Forty-two years after joining The Reflector staff as a student, I still help produce the twice-weekly newspaper. Now as adviser, I work with students as they tell Mississippi State’s story.
As a senior communication/journalism major in 1975, I wrote for a rare summer edition before serving as state editor until my December graduation. That work set the foundation for my 10-year career as a working journalist followed by 29 years teaching journalism at my alma mater. It also set the course for my family life.
After attaining an MSU graduate degree between two journalism jobs, I became a temporary journalism instructor in 1988. That job stretched beyond temporary.
At the beginning of my teaching career, I was appointed to the Student Publications Committee that loosely oversees the newspaper’s operation. In 1998, I became co-adviser for a year with my mentor, journalism teacher and friend, Henry F. Meyer, who worked with the newspaper staff across four decades. After he retired the following year, I became half-time adviser, half-time journalism instructor.

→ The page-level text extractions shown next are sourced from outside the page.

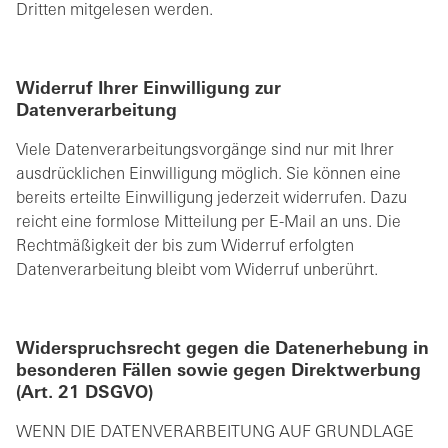
Dritten mitgelesen werden.
Widerruf Ihrer Einwilligung zur
Datenverarbeitung
Viele Datenverarbeitungsvorgänge sind nur mit Ihrer
ausdrücklichen Einwilligung möglich. Sie können eine
bereits erteilte Einwilligung jederzeit widerrufen. Dazu
reicht eine formlose Mitteilung per E-Mail an uns. Die
Rechtmäßigkeit der bis zum Widerruf erfolgten
Datenverarbeitung bleibt vom Widerruf unberührt.
Widerspruchsrecht gegen die Datenerhebung in
besonderen Fällen sowie gegen Direktwerbung
(Art. 21 DSGVO)
WENN DIE DATENVERARBEITUNG AUF GRUNDLAGE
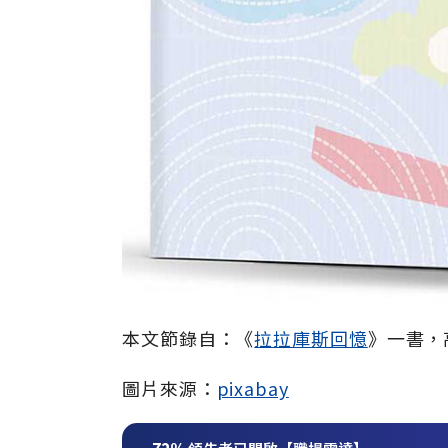
本文節錄自：《
拉拉庫斯回憶
》一書，
圖片來源：
pixabay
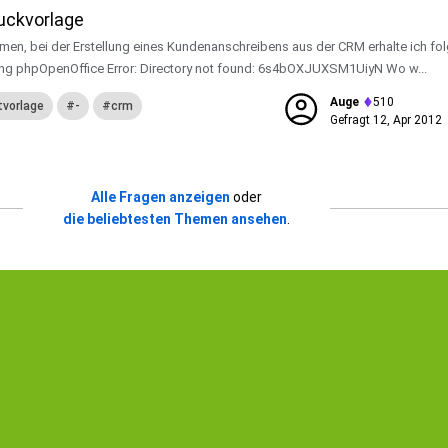
uckvorlage
en, bei der Erstellung eines Kundenanschreibens aus der CRM erhalte ich fo
ng phpOpenOffice Error: Directory not found: 6s4bOXJUXSM1UiyN Wo w...
Auge
510
vorlage
-
crm
Gefragt
12, Apr 2012
Alle Fragen anzeigen
oder
die beliebtesten Themen ansehen
.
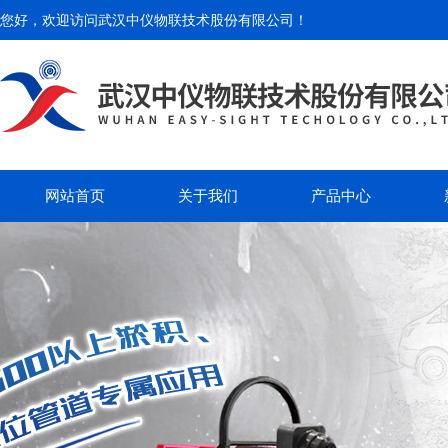
您好，欢迎访问
武汉中仪物联技术股份有限公司
！
网站首页
关于我们
产品中心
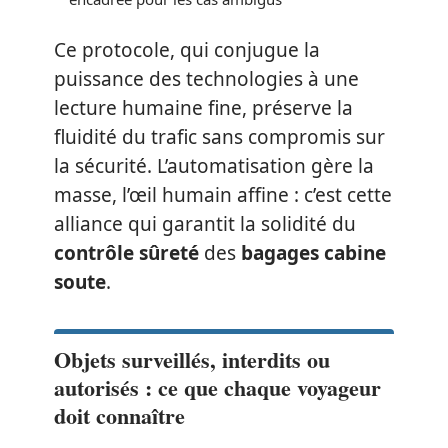
Ce protocole, qui conjugue la
puissance des technologies à une
lecture humaine fine, préserve la
fluidité du trafic sans compromis sur
la sécurité. L’automatisation gère la
masse, l’œil humain affine : c’est cette
alliance qui garantit la solidité du
contrôle sûreté
des
bagages cabine
soute
.
Objets surveillés, interdits ou
autorisés : ce que chaque voyageur
doit connaître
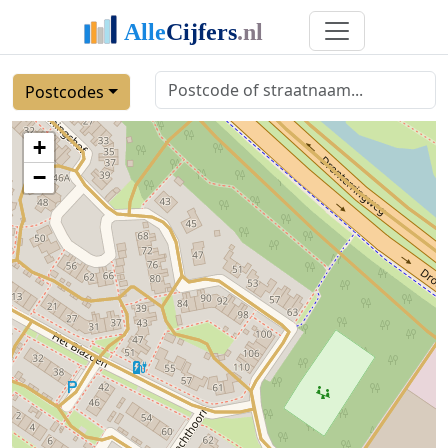
Postcodes
+
−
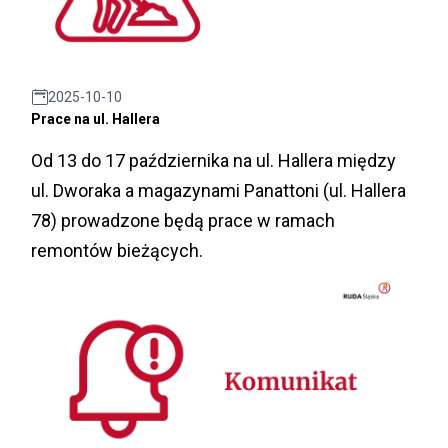
2025-10-10
Prace na ul. Hallera
Od 13 do 17 października na ul. Hallera między
ul. Dworaka a magazynami Panattoni (ul. Hallera
78) prowadzone będą prace w ramach
remontów bieżących.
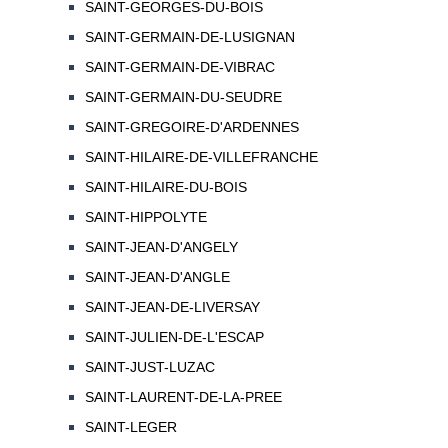
SAINT-GEORGES-DU-BOIS
SAINT-GERMAIN-DE-LUSIGNAN
SAINT-GERMAIN-DE-VIBRAC
SAINT-GERMAIN-DU-SEUDRE
SAINT-GREGOIRE-D'ARDENNES
SAINT-HILAIRE-DE-VILLEFRANCHE
SAINT-HILAIRE-DU-BOIS
SAINT-HIPPOLYTE
SAINT-JEAN-D'ANGELY
SAINT-JEAN-D'ANGLE
SAINT-JEAN-DE-LIVERSAY
SAINT-JULIEN-DE-L'ESCAP
SAINT-JUST-LUZAC
SAINT-LAURENT-DE-LA-PREE
SAINT-LEGER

Much has changed in the industry over my years with The Reflector, but the fundamentals of collecting and writing information mostly remain unchanged. Up until the late 1990s, editors pasted up newspaper pages using long strips of text coated in hot wax. Today, editors use software to create page designs. Rather than waiting for twice-weekly paper distribution, students post stories and photos regularly on Reflector-online.com and break news over social media. The Reflector’s audience swells far beyond campus.

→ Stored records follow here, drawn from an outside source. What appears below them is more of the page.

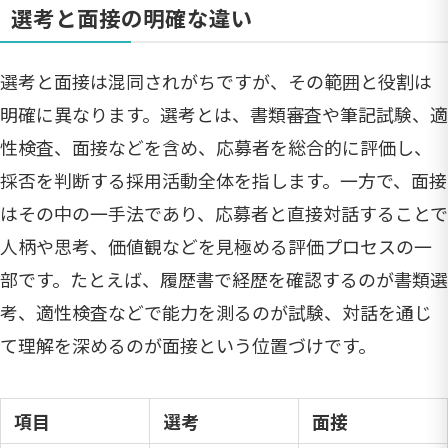
選考と面接の明確な違い
選考と面接は混同されがちですが、その範囲と役割は
明確に異なります。選考とは、書類審査や筆記試験、適
性検査、面接などを含め、応募者を総合的に評価し、
採否を判断する採用活動全体を指します。一方で、面接
はその中の一手法であり、応募者と直接対話することで
人柄や思考、価値観などを見極める評価プロセスの一
部です。たとえば、履歴書で経歴を確認するのが書類選
考、適性検査などで能力を測るのが試験、対話を通じ
て理解を深めるのが面接という位置づけです。
項目
選考
面接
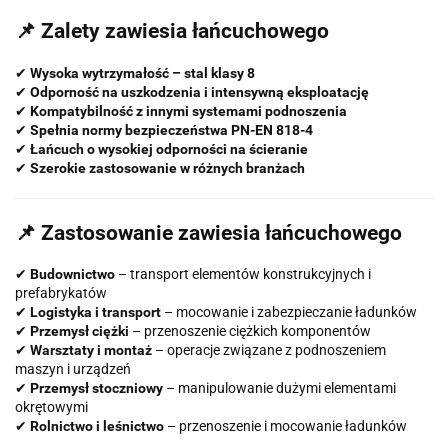
📌 Zalety zawiesia łańcuchowego
✔
Wysoka wytrzymałość – stal klasy 8
✔
Odporność na uszkodzenia i intensywną eksploatację
✔
Kompatybilność z innymi systemami podnoszenia
✔
Spełnia normy bezpieczeństwa PN-EN 818-4
✔
Łańcuch o wysokiej odporności na ścieranie
✔
Szerokie zastosowanie w różnych branżach
📌 Zastosowanie zawiesia łańcuchowego
✔
Budownictwo
– transport elementów konstrukcyjnych i
prefabrykatów
✔
Logistyka i transport
– mocowanie i zabezpieczanie ładunków
✔
Przemysł ciężki
– przenoszenie ciężkich komponentów
✔
Warsztaty i montaż
– operacje związane z podnoszeniem
maszyn i urządzeń
✔
Przemysł stoczniowy
– manipulowanie dużymi elementami
okrętowymi
✔
Rolnictwo i leśnictwo
– przenoszenie i mocowanie ładunków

University officials have respected students’ First Amendment rights since a 1976 federal court decision recognized that The Reflector’s editors make all content-related decisions. Occasionally administrators discuss concerns with me or with the editors, but none have undermined the students’ control.
I don’t see finished work until after publication unless editors ask for specific insight. Then, or when I am aware of concerns, the staff and I discuss how professional journalists work and make decisions, the pros and cons of the choices they face, and potential legal and ethical ramifications. With guidance, young minds develop mature thought, and the staff typically makes excellent decisions.
Today’s Reflector confronts a decline in advertising revenue mirroring the financial crisis crippling newspapers across the country. The newspaper largely must support itself, so this results in smaller editions.
With continuing dedication to excellence, staff members regularly win regional and state awards. Regardless of their study areas, I develop a bond with students while we work and travel to conferences together. This keeps me optimistic about the future of journalism and our country.
My most rewarding relationships as student and teacher have come through The Reflector. Those days as a student journalist shaped me professionally and personally. During production of that long-ago summer edition, I met fellow staff member Sammy McDavid, the friend who became my husband. We married five years later, and our daughter, Mary Beth, completed our family four years after that.
Indeed, working on The Reflector staff as a student was time well spent.
A Starkville native, Frances McDavid is in her 30th year as an instructor in Mississippi State’s Department of Communication and her 20th as adviser to The Reflector. She earned a bachelor’s in communication, with an emphasis in journalism, and a master’s in public policy and administration from the university in 1975 and 1982, respectively. Throughout her career, she has received numerous honors. Most recently she earned Mississippi State’s highest award for student advising, as well as regional and national honors from the National Academic Advising Association.